In short, the topic is promising and the book could have been riveting, but Harvey just doesn't know how to bring out the best in these old maps.
"According to legend, one Carthaginian sea captain sank his ship rather than let his sea charts fall into Roman hands. His crew drowned, but he was given a hero’s welcome upon his return home."
"The Portuguese controlled the Indies because the Portuguese controlled the maps. Attempting to establish and preserve a trade monopoly, Henry the Navigator and his successors guarded their navigational secrets with an iron hand."
"In overcoming such hardships, those two journeys [Columbus and Magellan] accomplished the miraculous: they made the world bigger. And for hundreds of years it continued to grow. But then - once the map was finally filled in - a curious thing happened: the world started getting smaller again."
"Of course, Patagonia never had Patagons and Amazonia never had Amazons. The explorers were liars."
"Graham Arader never claimed to be a purist, however, and when he was trying to make a name for himself in the 1970s, the sum value of the individual maps from an atlas was often greater than the value of the atlas itself. Predictably, Arader acted as businessman, not as bibliophile: he would buy up atlases and other art books, cut them apart, and sell off the plates one by one."

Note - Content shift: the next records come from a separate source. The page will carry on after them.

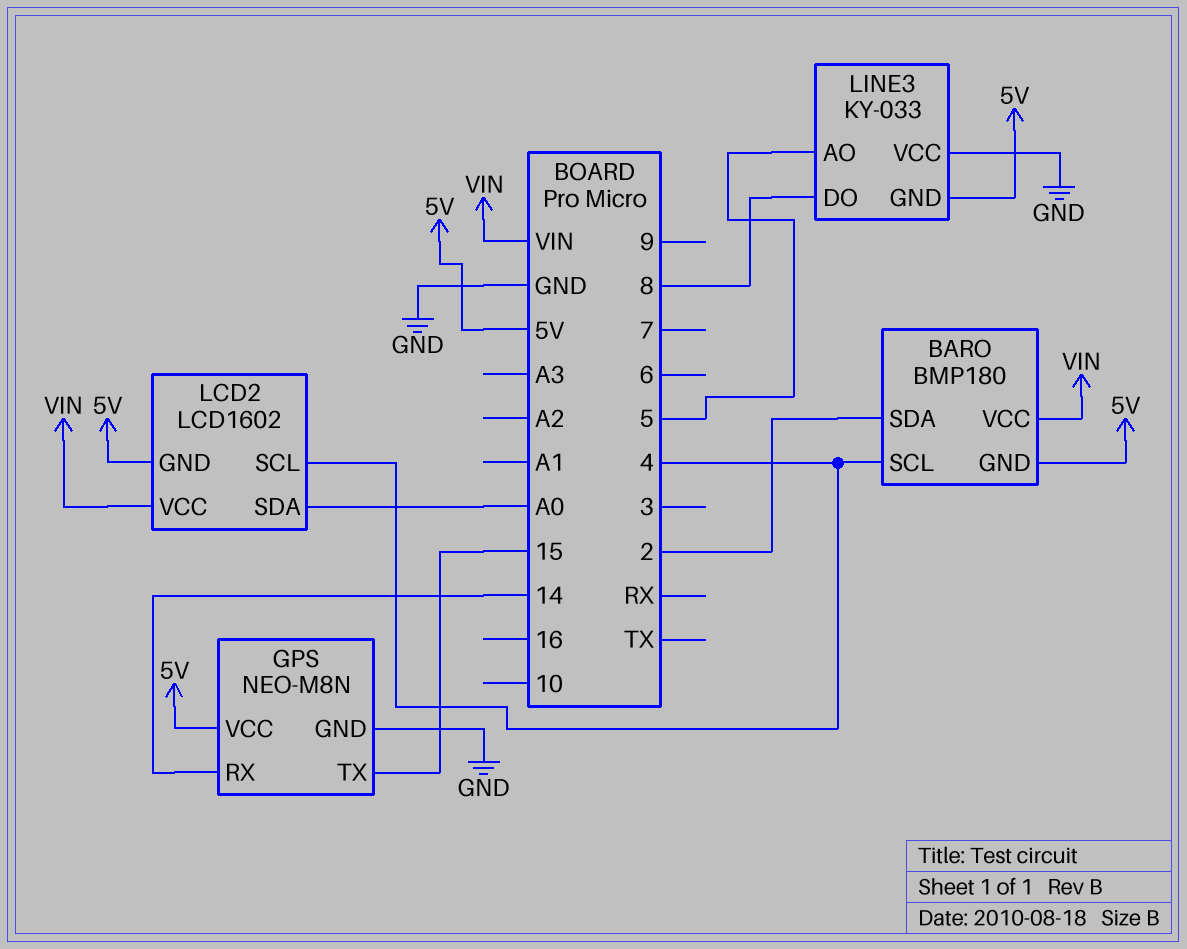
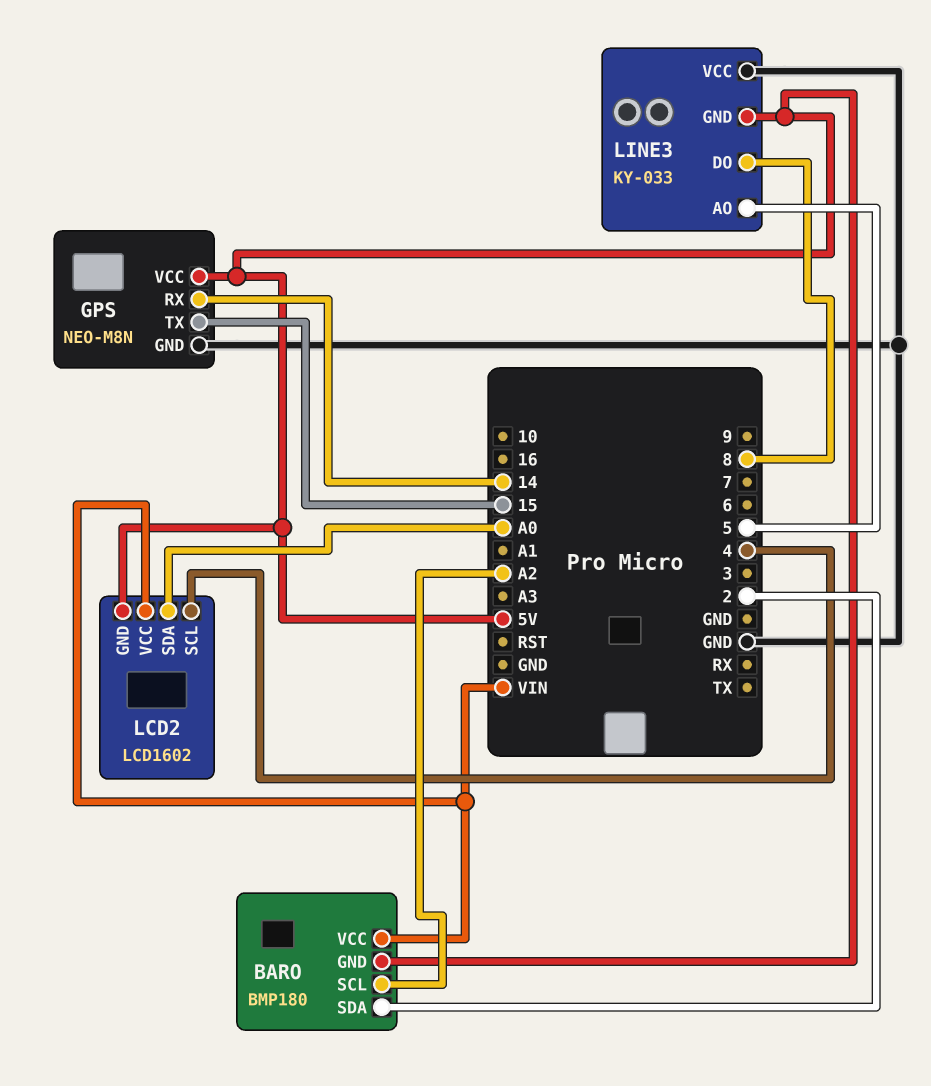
BARO pin SCL: 4 -> A2

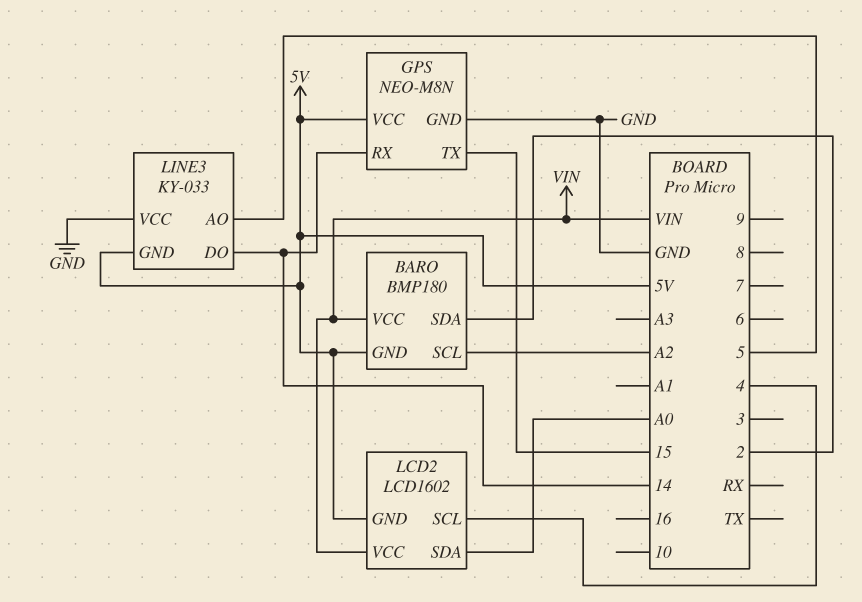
LINE3 pin DO: 8 -> 14

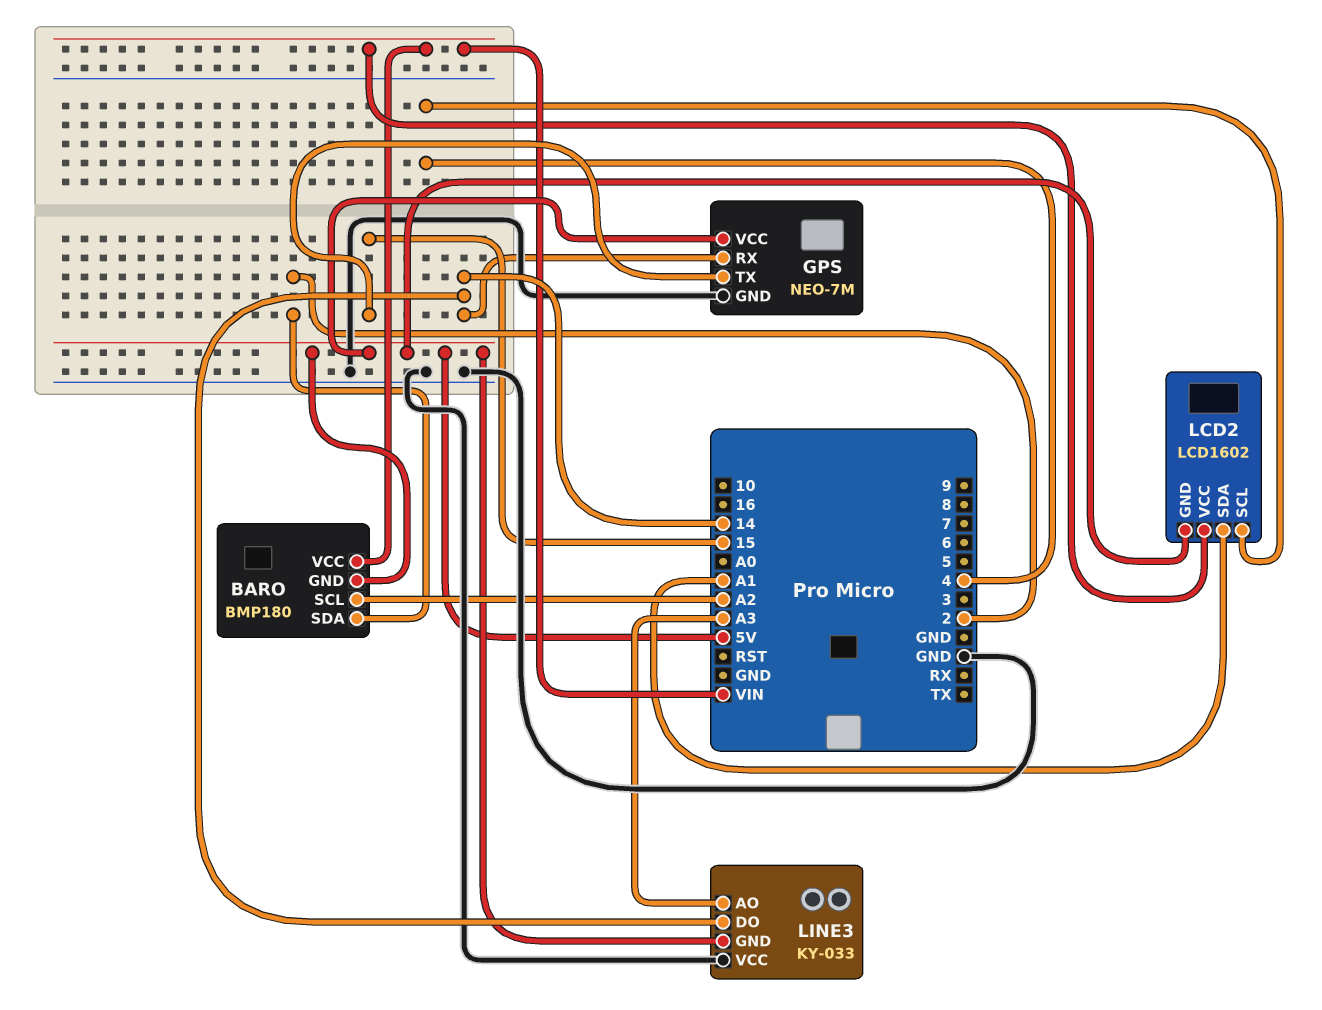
GPS: NEO-M8N -> NEO-7M
LCD2 pin SDA: A0 -> A1
LINE3 pin AO: 5 -> A3

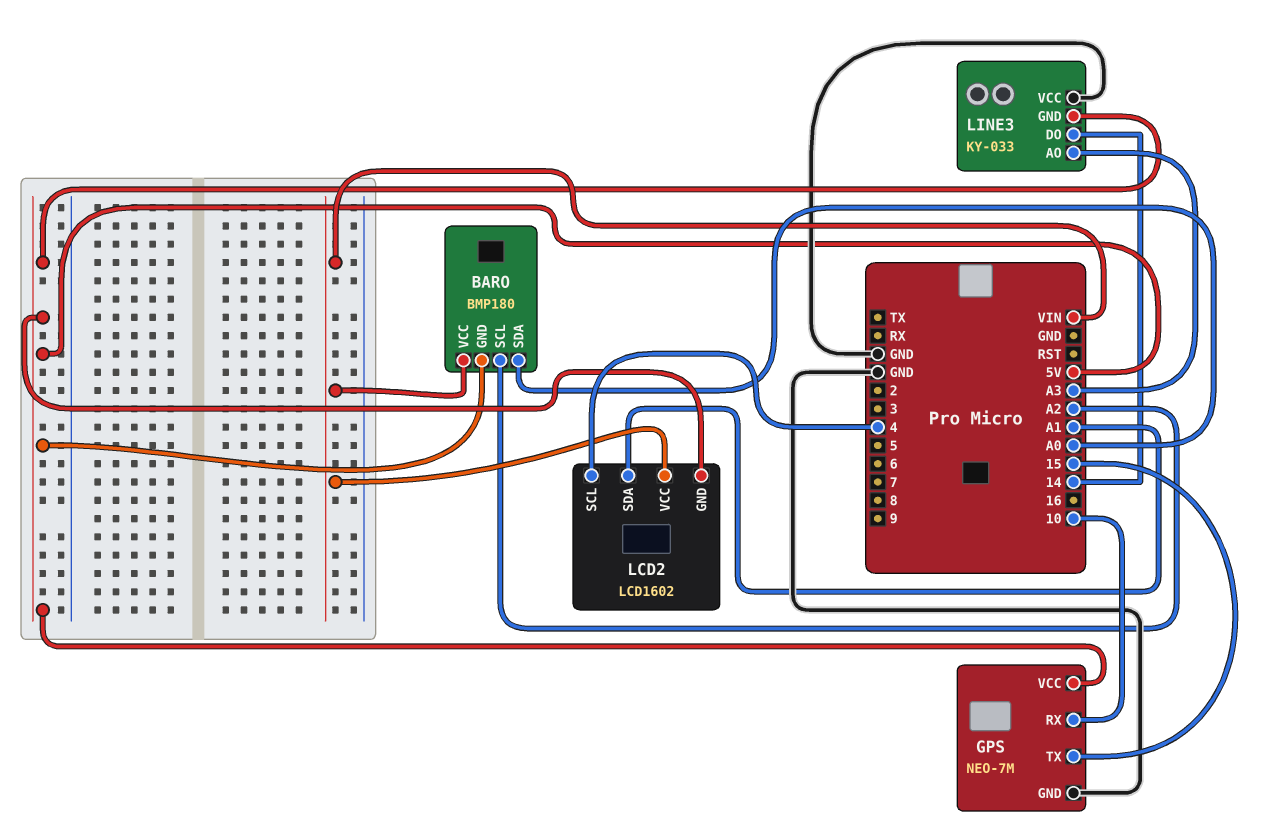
BARO pin SDA: 2 -> A0
GPS pin RX: 14 -> 10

"No one had called the police. No one, apparently, had noticed that the maps were gone. It was an invisible crime spree, hidden amid the seldom-opened pages of centuries-old books. And its perpetrator was the invisible criminal."
"The intruder had caused him to understand that while he would haunt this piece of air forever, all he had worked so hard to create could disappear, page by page, book by book, shelf by shelf, wall by wall, until the Peabody was nothing but a landmark on some old city plan, the last faded trace of his life. Of what use is eternity without the past?"
"Still, if I had to pick out a single overriding motive for map theft, I would opt for the one that’s been driving cartographic crime for centuries: simple greed."
"But, in his usually pugnacious style, the map mogul laid much of the blame for the ongoing wave of thefts squarely on the shoulders of librarians, who he claimed are simply not vigilant enough. 'Most librarians are incompetent, boring, and dull,' he said."
"Yet, despite such get-tough rhetoric, the librarians knew that their own peers were partly to blame for the situation. Of the nineteen institutions allegedly hit by Bland, only four had pressed charges. The others had simply let the matter drop."
"He knew that the judicial system was a lot like the antiques business: if you had something that the other side desperately wanted, you were likely to get a very favorable deal. And so, before surrendering to police, Voodoo-man Bland pulled off his most remarkable piece of prestidigitation: he made hundreds of old maps disappear, as if into thin air."
"new satellite technologies have led to one of the most productive periods in the history of cartography, comparable only to the golden age of mapmaking in the sixteenth and seventeenth centuries."
"As we head into the twenty-first century, the last great topographical mystery on Earth - the global seafloor - is finally surrendering its secrets."
P.S. I read this book in eBook format, checking it out online from the Richardson Public Library. All in all, a great public service from the City of Richardson. I say, "Check it out."